| WHAT TO PRODUCE |
Collect the lines of the entries where "study" shows up.

[Source records]
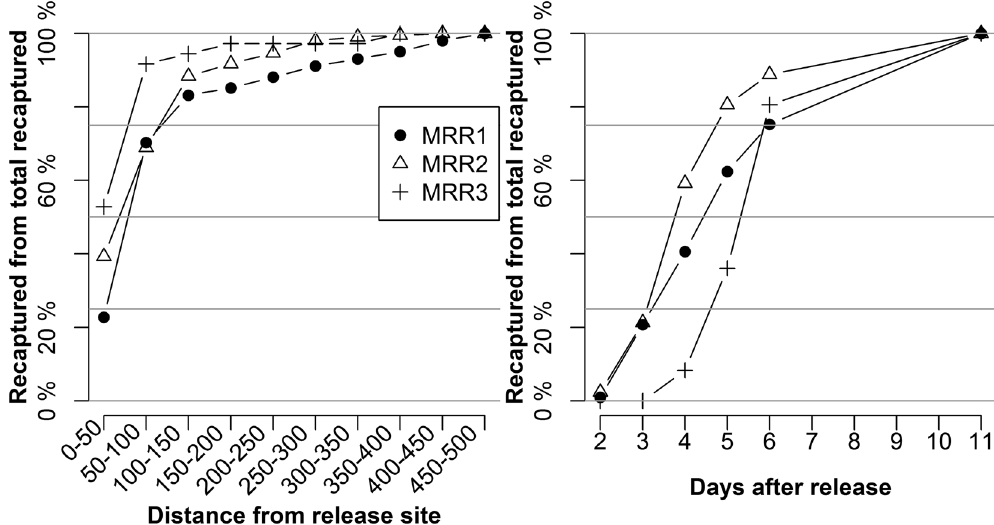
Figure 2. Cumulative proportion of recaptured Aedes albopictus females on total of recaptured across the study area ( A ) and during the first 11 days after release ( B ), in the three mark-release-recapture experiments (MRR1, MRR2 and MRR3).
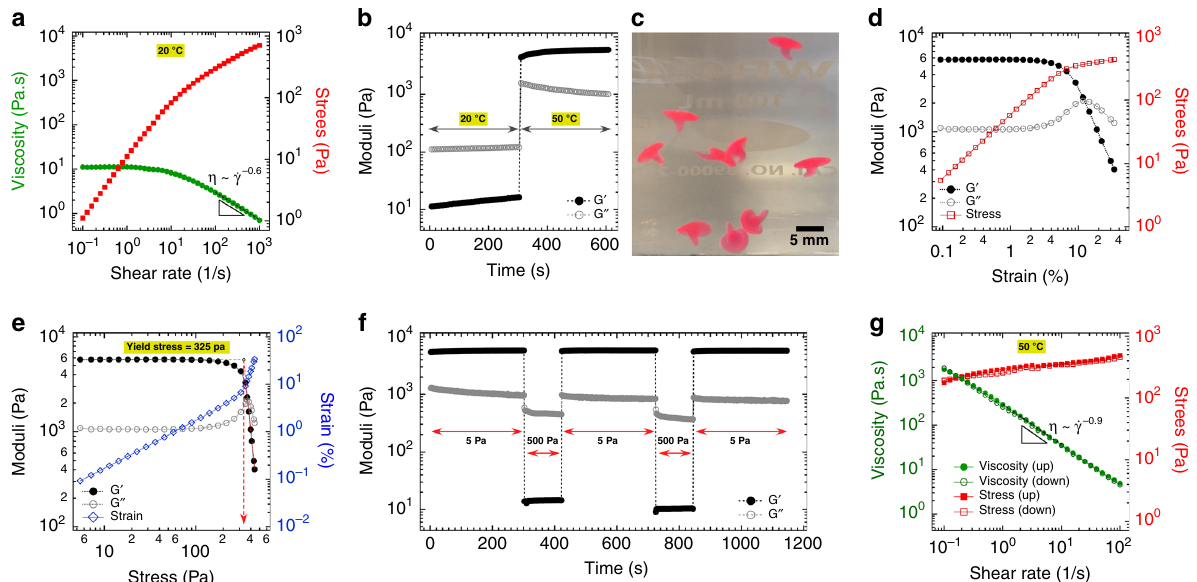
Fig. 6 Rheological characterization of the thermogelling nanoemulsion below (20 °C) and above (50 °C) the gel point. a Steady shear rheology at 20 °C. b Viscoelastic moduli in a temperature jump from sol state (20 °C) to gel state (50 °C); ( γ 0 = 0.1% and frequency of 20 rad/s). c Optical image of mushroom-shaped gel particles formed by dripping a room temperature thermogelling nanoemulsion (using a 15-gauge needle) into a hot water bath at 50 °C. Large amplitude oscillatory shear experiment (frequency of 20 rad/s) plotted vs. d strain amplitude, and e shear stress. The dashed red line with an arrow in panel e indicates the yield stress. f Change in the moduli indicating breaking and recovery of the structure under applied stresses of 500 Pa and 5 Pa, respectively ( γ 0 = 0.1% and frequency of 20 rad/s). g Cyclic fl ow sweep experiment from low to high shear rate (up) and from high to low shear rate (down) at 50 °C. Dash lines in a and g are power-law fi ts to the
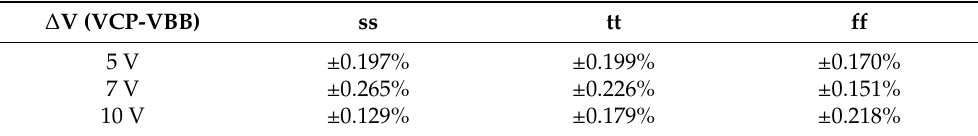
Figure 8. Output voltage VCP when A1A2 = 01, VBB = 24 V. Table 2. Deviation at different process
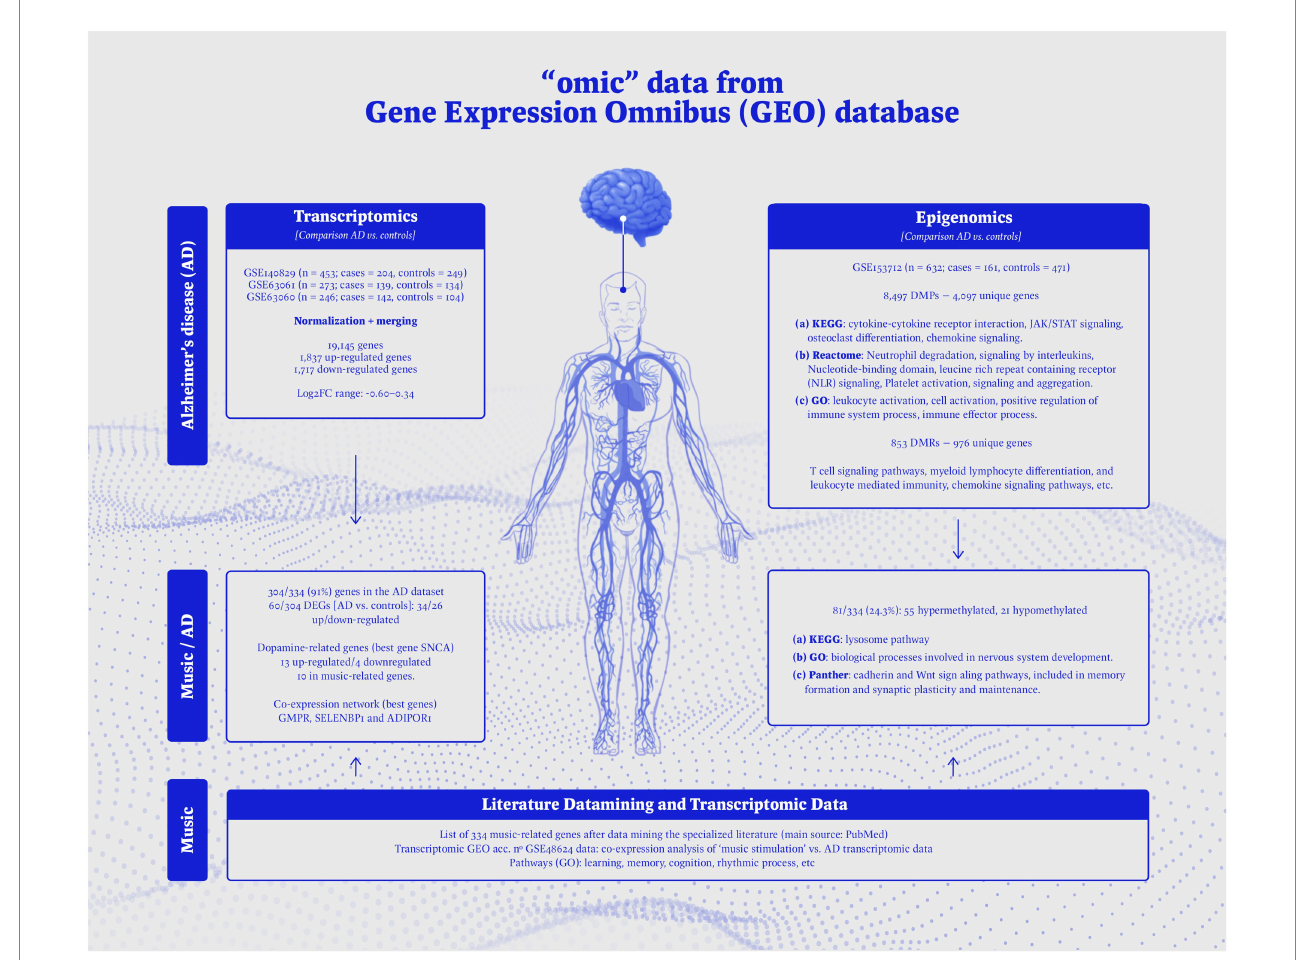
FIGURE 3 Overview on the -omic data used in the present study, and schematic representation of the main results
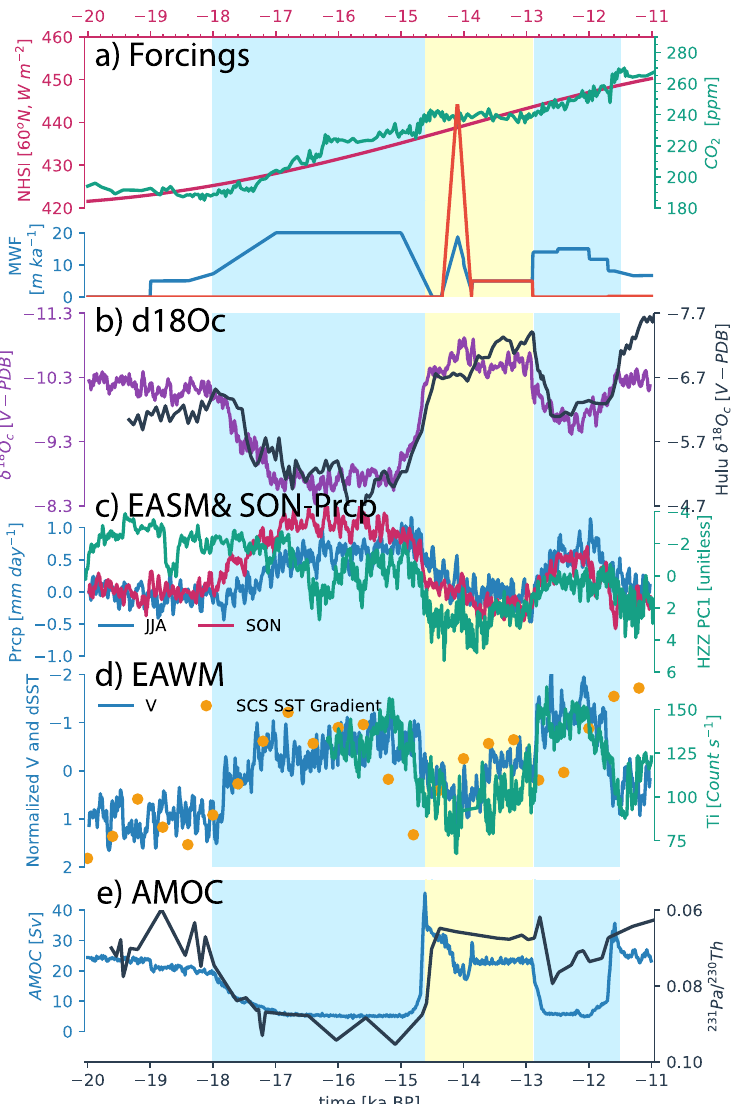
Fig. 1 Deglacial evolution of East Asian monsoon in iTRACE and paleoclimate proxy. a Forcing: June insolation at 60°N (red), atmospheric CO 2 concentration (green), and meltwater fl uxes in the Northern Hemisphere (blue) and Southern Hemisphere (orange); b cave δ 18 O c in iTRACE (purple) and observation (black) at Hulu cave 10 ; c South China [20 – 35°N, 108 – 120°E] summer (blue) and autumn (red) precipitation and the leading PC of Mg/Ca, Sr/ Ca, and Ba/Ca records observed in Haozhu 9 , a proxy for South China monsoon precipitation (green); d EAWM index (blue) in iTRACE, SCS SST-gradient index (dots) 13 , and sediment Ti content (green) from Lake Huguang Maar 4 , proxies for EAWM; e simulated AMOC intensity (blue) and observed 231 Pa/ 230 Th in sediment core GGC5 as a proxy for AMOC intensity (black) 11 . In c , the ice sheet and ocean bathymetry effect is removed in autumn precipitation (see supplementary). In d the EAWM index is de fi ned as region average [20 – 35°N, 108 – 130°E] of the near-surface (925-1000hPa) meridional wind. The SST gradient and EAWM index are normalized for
* * *
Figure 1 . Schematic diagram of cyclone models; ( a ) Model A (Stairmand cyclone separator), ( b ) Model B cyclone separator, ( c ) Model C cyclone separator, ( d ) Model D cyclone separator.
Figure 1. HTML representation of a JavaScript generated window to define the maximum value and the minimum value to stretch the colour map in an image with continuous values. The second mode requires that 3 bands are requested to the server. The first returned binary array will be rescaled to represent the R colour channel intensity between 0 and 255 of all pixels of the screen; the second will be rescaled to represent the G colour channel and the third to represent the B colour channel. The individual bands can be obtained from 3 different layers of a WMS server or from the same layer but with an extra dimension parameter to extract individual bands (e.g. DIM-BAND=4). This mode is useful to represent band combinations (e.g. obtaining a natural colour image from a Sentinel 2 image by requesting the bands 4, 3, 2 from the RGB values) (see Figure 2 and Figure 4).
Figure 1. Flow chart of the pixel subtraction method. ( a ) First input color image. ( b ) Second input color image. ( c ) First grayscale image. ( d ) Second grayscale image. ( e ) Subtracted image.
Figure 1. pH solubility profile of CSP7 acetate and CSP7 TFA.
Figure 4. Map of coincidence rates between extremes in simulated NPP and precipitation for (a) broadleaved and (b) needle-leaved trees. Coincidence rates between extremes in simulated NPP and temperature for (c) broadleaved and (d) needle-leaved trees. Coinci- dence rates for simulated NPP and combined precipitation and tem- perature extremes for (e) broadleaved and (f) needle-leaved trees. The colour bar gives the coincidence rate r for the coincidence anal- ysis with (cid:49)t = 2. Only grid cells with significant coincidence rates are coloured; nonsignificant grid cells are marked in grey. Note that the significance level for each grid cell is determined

| THE COMPLETED TASK |
Figure 2. Cumulative proportion of recaptured Aedes albopictus females on total of recaptured across the study area ( A ) and during the first 11 days after release ( B ), in the three mark-release-recapture experiments (MRR1, MRR2 and MRR3).
FIGURE 3 Overview on the -omic data used in the present study, and schematic representation of the main results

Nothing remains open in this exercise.